- Material provided
_ _ _ _
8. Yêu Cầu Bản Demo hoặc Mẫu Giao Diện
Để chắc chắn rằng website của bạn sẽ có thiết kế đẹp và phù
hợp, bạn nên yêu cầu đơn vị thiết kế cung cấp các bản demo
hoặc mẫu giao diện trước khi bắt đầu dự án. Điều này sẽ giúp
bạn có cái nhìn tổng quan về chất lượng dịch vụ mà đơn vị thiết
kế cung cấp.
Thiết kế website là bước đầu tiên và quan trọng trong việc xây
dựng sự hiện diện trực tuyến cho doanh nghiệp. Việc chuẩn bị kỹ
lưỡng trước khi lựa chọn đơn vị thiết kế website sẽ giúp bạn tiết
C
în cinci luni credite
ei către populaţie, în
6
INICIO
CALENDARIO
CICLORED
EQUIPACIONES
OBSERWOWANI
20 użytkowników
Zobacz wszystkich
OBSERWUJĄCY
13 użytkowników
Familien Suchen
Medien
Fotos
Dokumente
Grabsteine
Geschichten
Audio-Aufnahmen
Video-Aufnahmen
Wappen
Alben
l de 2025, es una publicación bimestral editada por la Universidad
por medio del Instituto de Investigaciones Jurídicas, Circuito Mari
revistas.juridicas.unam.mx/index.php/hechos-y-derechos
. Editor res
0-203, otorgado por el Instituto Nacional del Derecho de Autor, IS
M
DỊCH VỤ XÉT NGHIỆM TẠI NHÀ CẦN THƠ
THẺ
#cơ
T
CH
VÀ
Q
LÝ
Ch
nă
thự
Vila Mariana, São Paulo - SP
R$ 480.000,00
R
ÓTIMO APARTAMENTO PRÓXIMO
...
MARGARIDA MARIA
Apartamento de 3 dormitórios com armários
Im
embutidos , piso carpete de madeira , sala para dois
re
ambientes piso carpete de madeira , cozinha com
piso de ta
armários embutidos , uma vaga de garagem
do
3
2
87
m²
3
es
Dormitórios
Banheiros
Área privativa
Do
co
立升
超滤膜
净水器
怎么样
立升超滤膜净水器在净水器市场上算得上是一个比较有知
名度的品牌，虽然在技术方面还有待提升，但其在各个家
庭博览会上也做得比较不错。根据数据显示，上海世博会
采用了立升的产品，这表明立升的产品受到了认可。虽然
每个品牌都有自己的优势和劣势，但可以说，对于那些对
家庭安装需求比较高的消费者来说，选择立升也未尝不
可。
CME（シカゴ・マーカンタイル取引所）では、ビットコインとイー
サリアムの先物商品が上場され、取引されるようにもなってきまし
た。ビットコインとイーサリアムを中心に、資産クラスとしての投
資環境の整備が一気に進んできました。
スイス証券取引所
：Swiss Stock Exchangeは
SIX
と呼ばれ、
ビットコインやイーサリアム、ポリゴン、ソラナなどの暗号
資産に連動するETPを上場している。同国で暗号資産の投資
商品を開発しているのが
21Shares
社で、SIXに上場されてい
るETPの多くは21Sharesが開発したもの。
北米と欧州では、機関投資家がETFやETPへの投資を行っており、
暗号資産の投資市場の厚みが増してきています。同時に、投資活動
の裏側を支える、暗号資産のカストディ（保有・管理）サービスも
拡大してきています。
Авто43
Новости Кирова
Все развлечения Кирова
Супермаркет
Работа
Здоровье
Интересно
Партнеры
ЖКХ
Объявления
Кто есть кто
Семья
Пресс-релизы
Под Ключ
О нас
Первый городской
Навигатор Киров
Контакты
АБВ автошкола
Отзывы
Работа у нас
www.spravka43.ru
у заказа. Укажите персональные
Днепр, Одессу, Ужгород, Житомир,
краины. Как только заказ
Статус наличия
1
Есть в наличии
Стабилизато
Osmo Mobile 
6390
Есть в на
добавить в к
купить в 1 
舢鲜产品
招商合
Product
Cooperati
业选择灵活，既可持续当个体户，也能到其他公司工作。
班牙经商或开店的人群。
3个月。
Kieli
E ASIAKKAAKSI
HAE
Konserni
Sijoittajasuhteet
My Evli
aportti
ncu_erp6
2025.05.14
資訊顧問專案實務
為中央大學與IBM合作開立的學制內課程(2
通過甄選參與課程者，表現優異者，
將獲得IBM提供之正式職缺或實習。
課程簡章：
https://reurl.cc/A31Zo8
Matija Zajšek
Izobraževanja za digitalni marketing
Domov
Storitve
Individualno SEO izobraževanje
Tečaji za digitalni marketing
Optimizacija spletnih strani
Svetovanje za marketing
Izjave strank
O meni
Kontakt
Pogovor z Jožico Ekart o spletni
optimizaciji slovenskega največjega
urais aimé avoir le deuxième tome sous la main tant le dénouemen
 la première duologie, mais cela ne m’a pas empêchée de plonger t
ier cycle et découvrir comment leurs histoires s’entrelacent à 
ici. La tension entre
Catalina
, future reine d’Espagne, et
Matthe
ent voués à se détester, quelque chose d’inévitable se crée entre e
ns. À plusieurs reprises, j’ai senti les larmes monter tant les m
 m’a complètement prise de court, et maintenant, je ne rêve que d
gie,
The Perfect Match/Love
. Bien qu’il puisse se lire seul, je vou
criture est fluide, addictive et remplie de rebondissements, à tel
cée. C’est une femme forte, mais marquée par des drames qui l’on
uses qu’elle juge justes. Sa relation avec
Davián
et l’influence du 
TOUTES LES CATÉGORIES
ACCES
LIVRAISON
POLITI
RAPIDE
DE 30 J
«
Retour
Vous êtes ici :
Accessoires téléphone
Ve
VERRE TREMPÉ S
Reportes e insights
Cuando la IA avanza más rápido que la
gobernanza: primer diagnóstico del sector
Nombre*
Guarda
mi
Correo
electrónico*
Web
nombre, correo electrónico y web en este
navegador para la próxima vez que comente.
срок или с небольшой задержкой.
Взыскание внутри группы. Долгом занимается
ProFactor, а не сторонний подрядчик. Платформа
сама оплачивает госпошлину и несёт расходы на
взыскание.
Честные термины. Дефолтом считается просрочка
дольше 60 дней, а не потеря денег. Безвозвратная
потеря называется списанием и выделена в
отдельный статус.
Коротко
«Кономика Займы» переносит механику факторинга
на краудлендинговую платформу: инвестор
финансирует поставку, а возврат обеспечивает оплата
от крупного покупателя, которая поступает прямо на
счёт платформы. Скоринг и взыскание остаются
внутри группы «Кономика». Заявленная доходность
_ _ _ _
An exact copy of the listing above is needed, so write it out again.

8. Yêu Cầu Bản Demo hoặc Mẫu Giao Diện
Để chắc chắn rằng website của bạn sẽ có thiết kế đẹp và phù
hợp, bạn nên yêu cầu đơn vị thiết kế cung cấp các bản demo
hoặc mẫu giao diện trước khi bắt đầu dự án. Điều này sẽ giúp
bạn có cái nhìn tổng quan về chất lượng dịch vụ mà đơn vị thiết
kế cung cấp.
Thiết kế website là bước đầu tiên và quan trọng trong việc xây
dựng sự hiện diện trực tuyến cho doanh nghiệp. Việc chuẩn bị kỹ
lưỡng trước khi lựa chọn đơn vị thiết kế website sẽ giúp bạn tiết
C
în cinci luni credite
ei către populaţie, în
6
INICIO
CALENDARIO
CICLORED
EQUIPACIONES
OBSERWOWANI
20 użytkowników
Zobacz wszystkich
OBSERWUJĄCY
13 użytkowników
Familien Suchen
Medien
Fotos
Dokumente
Grabsteine
Geschichten
Audio-Aufnahmen
Video-Aufnahmen
Wappen
Alben
l de 2025, es una publicación bimestral editada por la Universidad
por medio del Instituto de Investigaciones Jurídicas, Circuito Mari
revistas.juridicas.unam.mx/index.php/hechos-y-derechos
. Editor res
0-203, otorgado por el Instituto Nacional del Derecho de Autor, IS
M
DỊCH VỤ XÉT NGHIỆM TẠI NHÀ CẦN THƠ
THẺ
#cơ
T
CH
VÀ
Q
LÝ
Ch
nă
thự
Vila Mariana, São Paulo - SP
R$ 480.000,00
R
ÓTIMO APARTAMENTO PRÓXIMO
...
MARGARIDA MARIA
Apartamento de 3 dormitórios com armários
Im
embutidos , piso carpete de madeira , sala para dois
re
ambientes piso carpete de madeira , cozinha com
piso de ta
armários embutidos , uma vaga de garagem
do
3
2
87
m²
3
es
Dormitórios
Banheiros
Área privativa
Do
co
立升
超滤膜
净水器
怎么样
立升超滤膜净水器在净水器市场上算得上是一个比较有知
名度的品牌，虽然在技术方面还有待提升，但其在各个家
庭博览会上也做得比较不错。根据数据显示，上海世博会
采用了立升的产品，这表明立升的产品受到了认可。虽然
每个品牌都有自己的优势和劣势，但可以说，对于那些对
家庭安装需求比较高的消费者来说，选择立升也未尝不
可。
CME（シカゴ・マーカンタイル取引所）では、ビットコインとイー
サリアムの先物商品が上場され、取引されるようにもなってきまし
た。ビットコインとイーサリアムを中心に、資産クラスとしての投
資環境の整備が一気に進んできました。
スイス証券取引所
：Swiss Stock Exchangeは
SIX
と呼ばれ、
ビットコインやイーサリアム、ポリゴン、ソラナなどの暗号
資産に連動するETPを上場している。同国で暗号資産の投資
商品を開発しているのが
21Shares
社で、SIXに上場されてい
るETPの多くは21Sharesが開発したもの。
北米と欧州では、機関投資家がETFやETPへの投資を行っており、
暗号資産の投資市場の厚みが増してきています。同時に、投資活動
の裏側を支える、暗号資産のカストディ（保有・管理）サービスも
拡大してきています。
Авто43
Новости Кирова
Все развлечения Кирова
Супермаркет
Работа
Здоровье
Интересно
Партнеры
ЖКХ
Объявления
Кто есть кто
Семья
Пресс-релизы
Под Ключ
О нас
Первый городской
Навигатор Киров
Контакты
АБВ автошкола
Отзывы
Работа у нас
www.spravka43.ru
у заказа. Укажите персональные
Днепр, Одессу, Ужгород, Житомир,
краины. Как только заказ
Статус наличия
1
Есть в наличии
Стабилизато
Osmo Mobile 
6390
Есть в на
добавить в к
купить в 1 
舢鲜产品
招商合
Product
Cooperati
业选择灵活，既可持续当个体户，也能到其他公司工作。
班牙经商或开店的人群。
3个月。
Kieli
E ASIAKKAAKSI
HAE
Konserni
Sijoittajasuhteet
My Evli
aportti
ncu_erp6
2025.05.14
資訊顧問專案實務
為中央大學與IBM合作開立的學制內課程(2
通過甄選參與課程者，表現優異者，
將獲得IBM提供之正式職缺或實習。
課程簡章：
https://reurl.cc/A31Zo8
Matija Zajšek
Izobraževanja za digitalni marketing
Domov
Storitve
Individualno SEO izobraževanje
Tečaji za digitalni marketing
Optimizacija spletnih strani
Svetovanje za marketing
Izjave strank
O meni
Kontakt
Pogovor z Jožico Ekart o spletni
optimizaciji slovenskega največjega
urais aimé avoir le deuxième tome sous la main tant le dénouemen
 la première duologie, mais cela ne m’a pas empêchée de plonger t
ier cycle et découvrir comment leurs histoires s’entrelacent à 
ici. La tension entre
Catalina
, future reine d’Espagne, et
Matthe
ent voués à se détester, quelque chose d’inévitable se crée entre e
ns. À plusieurs reprises, j’ai senti les larmes monter tant les m
 m’a complètement prise de court, et maintenant, je ne rêve que d
gie,
The Perfect Match/Love
. Bien qu’il puisse se lire seul, je vou
criture est fluide, addictive et remplie de rebondissements, à tel
cée. C’est une femme forte, mais marquée par des drames qui l’on
uses qu’elle juge justes. Sa relation avec
Davián
et l’influence du 
TOUTES LES CATÉGORIES
ACCES
LIVRAISON
POLITI
RAPIDE
DE 30 J
«
Retour
Vous êtes ici :
Accessoires téléphone
Ve
VERRE TREMPÉ S
Reportes e insights
Cuando la IA avanza más rápido que la
gobernanza: primer diagnóstico del sector
Nombre*
Guarda
mi
Correo
electrónico*
Web
nombre, correo electrónico y web en este
navegador para la próxima vez que comente.
срок или с небольшой задержкой.
Взыскание внутри группы. Долгом занимается
ProFactor, а не сторонний подрядчик. Платформа
сама оплачивает госпошлину и несёт расходы на
взыскание.
Честные термины. Дефолтом считается просрочка
дольше 60 дней, а не потеря денег. Безвозвратная
потеря называется списанием и выделена в
отдельный статус.
Коротко
«Кономика Займы» переносит механику факторинга
на краудлендинговую платформу: инвестор
финансирует поставку, а возврат обеспечивает оплата
от крупного покупателя, которая поступает прямо на
счёт платформы. Скоринг и взыскание остаются
внутри группы «Кономика». Заявленная доходность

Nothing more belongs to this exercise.